Analysis

Ajmal Amani, another veteran killed by police in Bay Area

On Nov. 19, the San Francisco Police Department shot and killed 41 year-old Ajmal Amani as he suffered a severe mental health crisis. The brief but deadly interaction with Amani included multiple moments of police simply shouting at Amani while using the wrong name.

That morning, workers at the Covered Wagon Hotel, a transitional housing project in the city’s SoMa neighborhood, called 911, reporting that one of the tenants was threatening them with a knife. Minutes later, another call came in, this time from a case worker, identifying Amani, informing the 911 dispatcher that he was “having a really bad episode,” and saying she was on her way to the scene.

Despite the case worker’s call, when the dispatcher began to relay this information to the responding officers, she was cut off by the officers.

The body camera footage shows no attempts to de-escalate or render any psychiatric services. Instead, officers John Quinlan and Danny de Leon Garcia waited in the main hallway as Amani shouted from his room and rounded the corner of the hall.

The officers shot Amani multiple times, one with beanbags and the other with live rounds, hitting him twice. Then they stood back as he groaned and bled out on the ground. Even after he was down and clearly wounded, they continued to yell, “Get down and show your hands!” and waited for other officers to bring in a shield before approaching Amani to attempt any sort of medical aid. A few minutes after the shooting, Quinlan can be seen and heard on video, calming Garcia down – “I’m okay, you’re all good” – and fist-bumping him.

All this was shown during an SFPD-hosted virtual town hall, where police, under the guise of “objectivity” and “inconclusive facts” present their account after every police shooting. During the meeting, SFPD Chief Bill Scott issued repeated reminders for attendees to take care of their mental health and seek support if any part of the police’s presentation caused them distress. This consideration was, of course, not extended to Ajmal Amani in the midst of his crisis, a fact some callers offering public comment pointed out.

Scott responded by boasting of the department’s new training for crisis de-escalation, training that he claimed was showing “great outcomes.” The streets of San Francisco reflect a different reality, with officers routinely displaying aggression toward people in mental distress, many of whom are homeless or living in supportive housing as Amani was. Nearly a quarter of police killings in the U.S. involve a victim with serious mental illness.

Ajmal Amani shared a similar story with many veterans

Amani served as an interpreter for the U.S. Navy in Afghanistan, his home country. When he arrived in the U.S. on a visa in 2014, he was suffering from severe PTSD and had had previous encounters with law enforcement. He completed a mental health diversion program earlier this year, but friends and family noticed his health began to decline again after the Afghan government collapsed in August. A relative interviewed by the San Francisco Chronicle stated: “He was mentally sick because of the U.S. Army.”
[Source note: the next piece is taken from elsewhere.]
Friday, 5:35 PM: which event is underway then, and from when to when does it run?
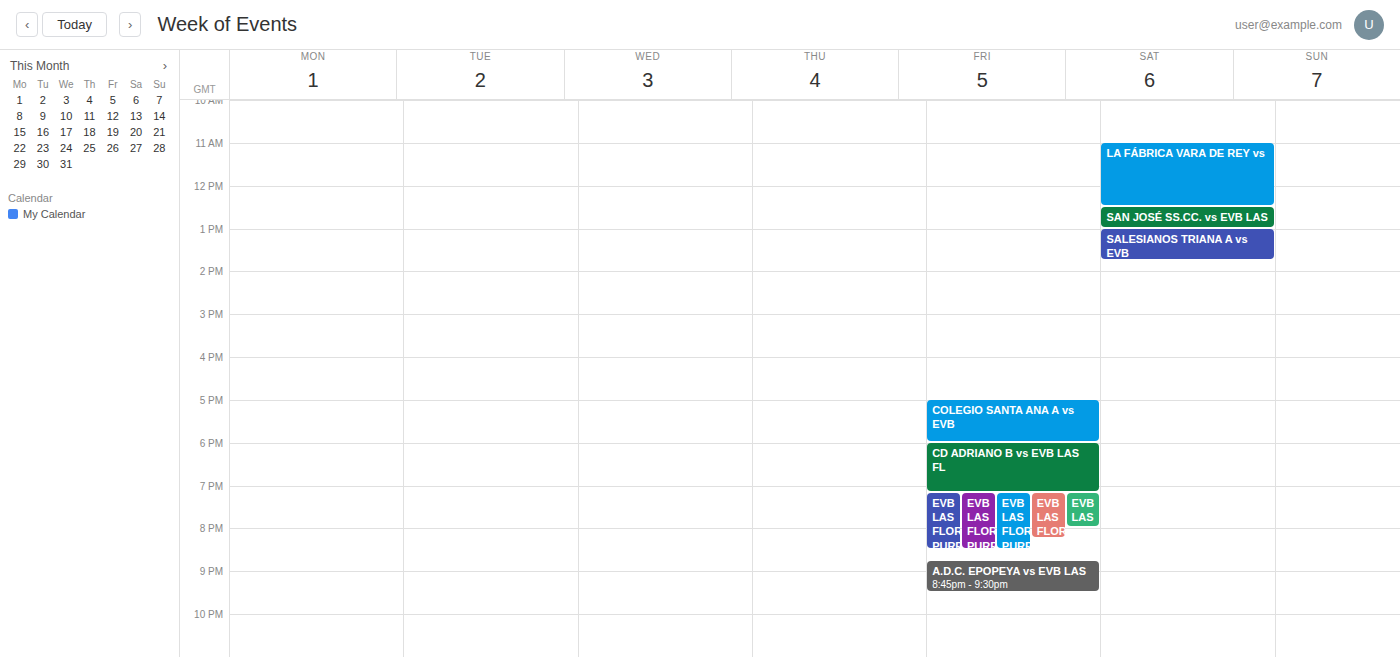
"COLEGIO SANTA ANA A vs EVB", 5:00 PM to 6:00 PM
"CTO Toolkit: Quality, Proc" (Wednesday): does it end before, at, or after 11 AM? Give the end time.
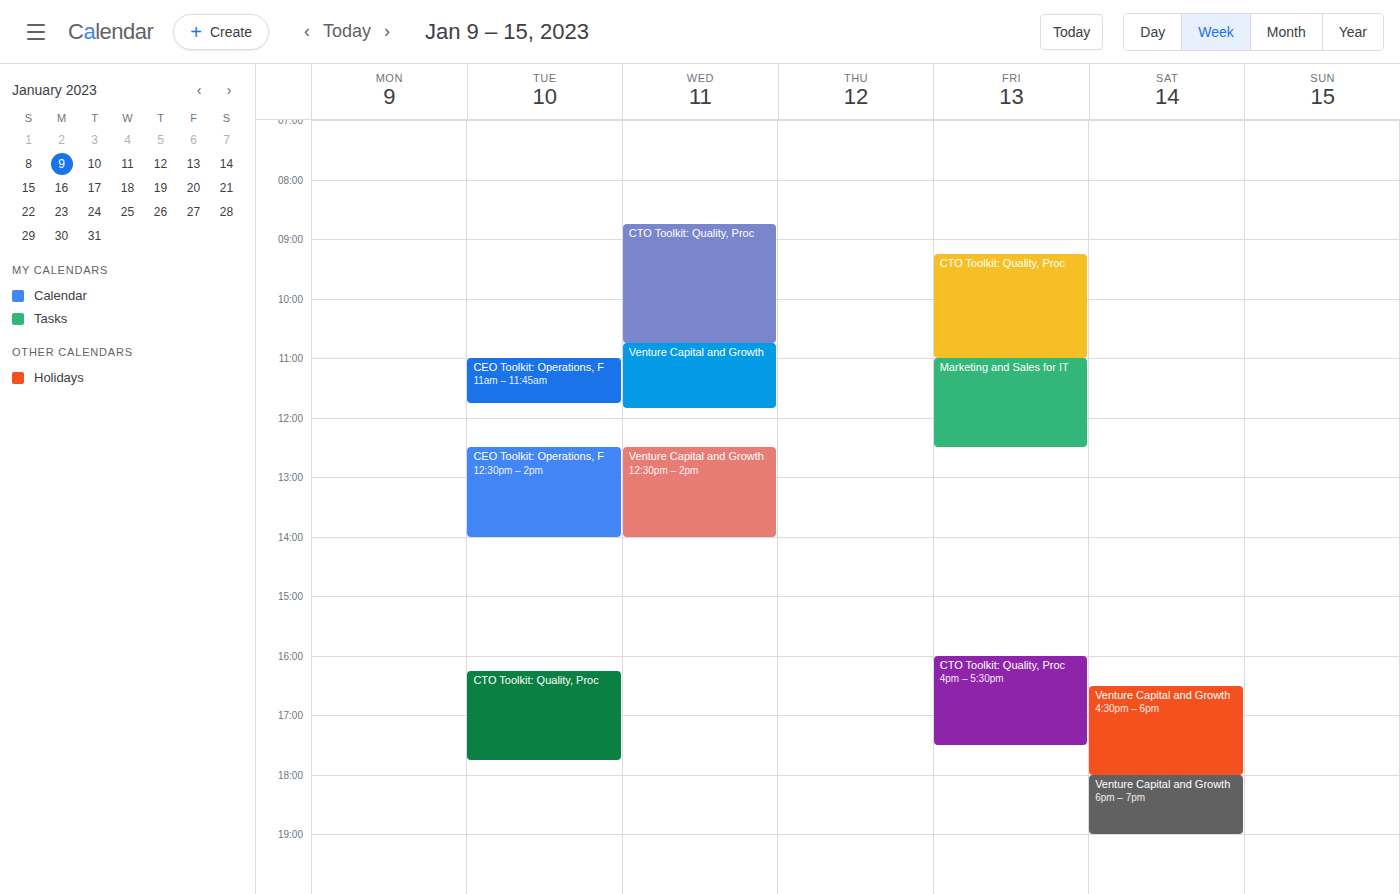
10:45 AM -- before 11 AM, 15 minutes above the 11 AM line.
The story of who Ajmal Amani was, and how his life was shattered and ultimately ended by both the U.S.’ imperialist exploits in Afghanistan and police violence in San Francisco, has been lost in the city and police union’s loud rhetoric about how police reform in the wake of the 2020 uprising against racism is permitting a new wave of crime. Mayor London Breed’s plan to increase funding and hire more police in the coming months will inevitably harm more people like Ajmal Amani and Angelo Quinto, another Navy veteran who was killed by Antioch, Calif., police in a similar manner as George Floyd on Dec. 23 of last year.